The low carbon economy: a great opportunity for the North

Posted by Nick Molho on 12th September 2016
First published in: businessGreen


Much has been said in recent months about the importance of bringing more investment to parts of the UK, such as the North of England, where economic growth opportunities have been less forthcoming than in other parts of the country.

Today, the Aldersgate Group published its latest report, Setting the pace: Northern England's low carbon economy, which illustrates how the low carbon economy is already bringing much needed investment to regions across the North of England, with 136,000 people now employed in the sector. It argues that a coherent national low carbon policy and more support by devolved authorities could help unlock further growth.

Early investment is already paying dividends

Low carbon investment in the North is wide-ranging. It includes projects as varied as Jaguar Land Rover's £5.8m investment in its press shop near Liverpool to support aluminium recycling, Nissan's electric car and battery plants employing over 2,000 people in Sunderland and the development of a low emissions industrial zone in the Teesside, scoping out carbon capture and storage technology (CCS) and hydrogen production. There's also the huge offshore wind investment by Siemens, Associated British Ports and Dong Energy in Hull, which will see up to 1,000 people directly employed in offshore wind blade manufacturing and an expected average of 1,600 people employed in the construction of offshore wind farm projects in the Humber out to 2020 at least.

This investment isn't just about conventional grey infrastructure. Yorkshire Water's peatland restoration in the Pennines and the intertidal wetland project in Alkborough, Lincolnshire are all about improving the region's natural resources, reducing the risk of infrastructure damage from flooding and supporting other key industries such as tourism. Considering that Yorkshire and the Humber and the North West of England were identified as the third and fifth biggest flood risk areas in the UK respectively by Flood Re, or that the Lake District generates over 16,000 tourism related jobs, these projects are far from insignificant.

Importantly, low carbon projects are bringing new investment to parts of the UK, which have seen limited economic opportunities in recent years. According to a recent report from the Joseph Rowntree Foundation, 10 of the 12 cities ranked highest on its index of relative decline are in the North of England.

This investment also takes place in a context where the low carbon sector is becoming an important part of the UK economy. A recent report from the Office of National Statistics showed that the UK's low carbon and renewable energy economy had a direct turnover of over £46bn in 2014, involving around 96,500 businesses across the country. There is scope for much further growth. With increased commitment worldwide to tackle climate change, as evidenced by China and the United States recently ratifying the Paris climate agreement, the international market for low carbon goods and services is going from strength to strength and was already valued at $5.5tn in 2015.

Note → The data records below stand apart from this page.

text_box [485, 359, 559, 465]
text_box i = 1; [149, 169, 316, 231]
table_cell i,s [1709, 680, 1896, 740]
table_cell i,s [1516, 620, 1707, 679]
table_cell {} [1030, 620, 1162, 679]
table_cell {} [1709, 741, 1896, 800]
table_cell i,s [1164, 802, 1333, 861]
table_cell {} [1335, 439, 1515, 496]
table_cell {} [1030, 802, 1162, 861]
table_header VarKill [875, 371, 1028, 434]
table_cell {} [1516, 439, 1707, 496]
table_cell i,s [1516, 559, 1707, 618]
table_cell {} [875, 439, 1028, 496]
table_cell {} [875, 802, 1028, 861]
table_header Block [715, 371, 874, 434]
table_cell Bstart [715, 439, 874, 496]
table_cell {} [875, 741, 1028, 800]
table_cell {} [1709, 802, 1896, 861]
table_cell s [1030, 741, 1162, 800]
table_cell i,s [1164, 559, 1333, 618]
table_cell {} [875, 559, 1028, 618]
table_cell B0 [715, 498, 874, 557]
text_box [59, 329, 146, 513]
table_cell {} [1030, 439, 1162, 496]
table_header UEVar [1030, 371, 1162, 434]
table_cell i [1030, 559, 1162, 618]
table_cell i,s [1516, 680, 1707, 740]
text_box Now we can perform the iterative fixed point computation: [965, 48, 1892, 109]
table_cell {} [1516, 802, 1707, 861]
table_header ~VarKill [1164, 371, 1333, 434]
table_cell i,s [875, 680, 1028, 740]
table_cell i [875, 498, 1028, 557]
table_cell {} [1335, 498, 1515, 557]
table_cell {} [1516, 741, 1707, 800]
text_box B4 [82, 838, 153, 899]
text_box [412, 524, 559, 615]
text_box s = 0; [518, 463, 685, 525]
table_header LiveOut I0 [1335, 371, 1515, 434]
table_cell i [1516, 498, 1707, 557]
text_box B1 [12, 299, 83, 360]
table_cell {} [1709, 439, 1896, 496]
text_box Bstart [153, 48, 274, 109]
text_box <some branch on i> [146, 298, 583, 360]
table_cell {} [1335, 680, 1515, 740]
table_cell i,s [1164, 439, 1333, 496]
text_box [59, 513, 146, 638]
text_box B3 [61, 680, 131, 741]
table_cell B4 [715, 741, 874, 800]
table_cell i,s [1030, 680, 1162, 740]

BEIS is well-placed to accelerate regional low carbon development

To ensure the North of England can increasingly benefit from these growth and employment opportunities, action is needed at both the national and local level.

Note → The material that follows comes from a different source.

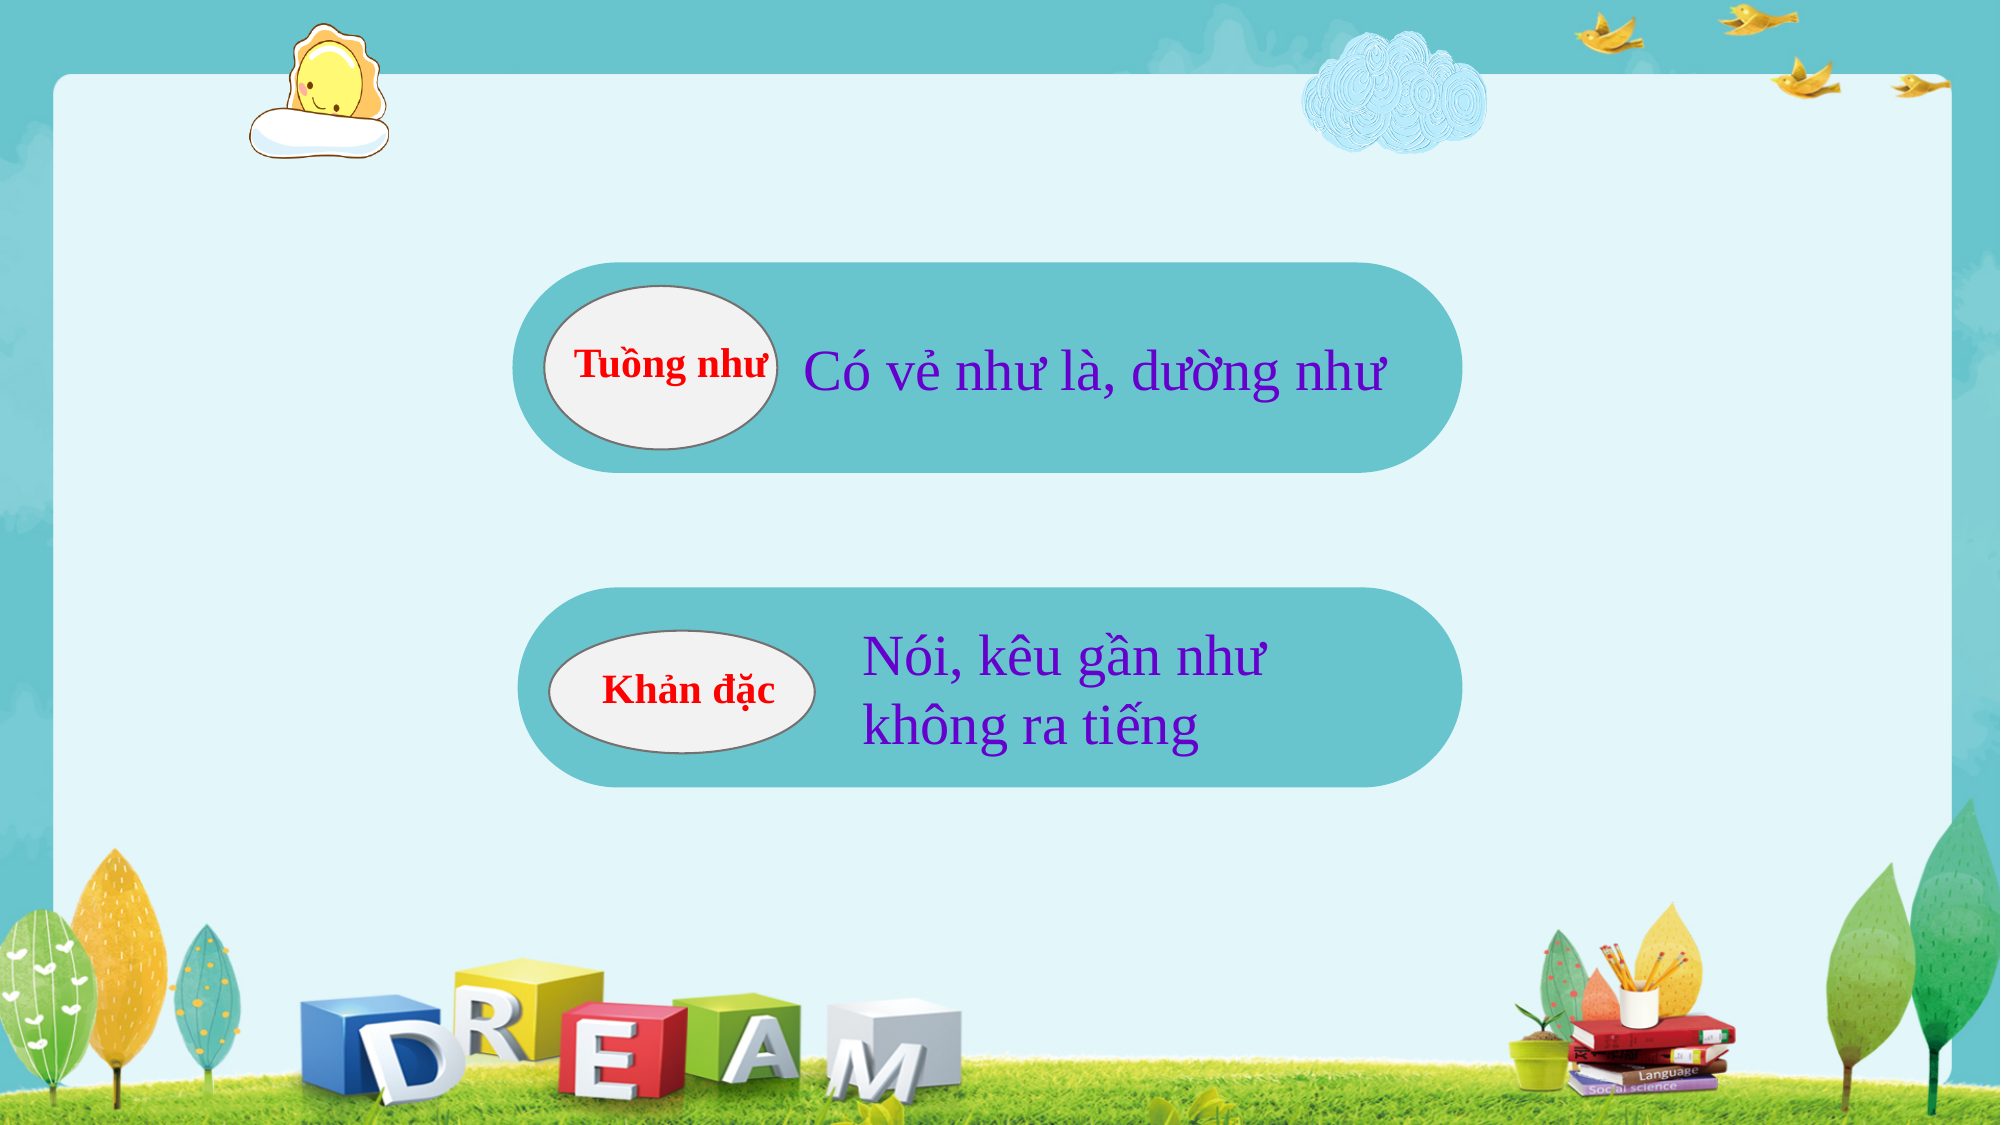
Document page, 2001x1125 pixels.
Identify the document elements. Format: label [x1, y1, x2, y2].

picture [0, 0, 2000, 1125]
text_box [512, 262, 1463, 473]
text_box [517, 587, 1463, 788]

Nationally, a detailed emissions reduction plan from the new Department for Business, Energy and Industrial Strategy (BEIS) will be essential in attracting further low carbon investment. This should set out how the UK intends to meet its target to cut emissions by 57 per cent by 2030 under the 5th carbon budget and how it intends to attract the private sector investment needed in energy efficiency, low carbon heat, power and transport infrastructure. A new strategy to support the development of carbon capture and storage technology, based on the learnings acquired in previous programmes, would also be welcome.

This needs to be coupled with concerted action at the local level. Devolved authorities need to more systematically identify and champion low carbon opportunities in their region and should be empowered to do so under the ongoing negotiation of devolution, city and growth deals. As shown by the significant investments recently made in renewable energy and engineering training at the Hull College Group, University of Hull and the University Technical College in Scunthorpe, greater co-operation between devolved authorities, the private sector and local educational bodies to equip the local workforce with the right skills is also essential.

BEIS Secretary of State Greg Clark has already recognised the importance of local action by turning his ministers into "local growth champions", so they can build relationships with Local Enterprise Partnerships (LEPs) in their respective regions. This is an opportunity to use the industrial strategy to emerge from this new department as a way of bringing low carbon investment to those parts of the UK that need it the most, whilst also helping the UK compete in the fast-growing global low carbon economy. These are two themes that are core to Theresa May's vision of a Britain that "works for everyone" and one that punches above its weight on the global stage.

The low carbon economy is bringing essential investment to the North of England and could do much to deliver Theresa May's future vision of Britain. Its continued growth deserves the full support of the new government and devolved authorities.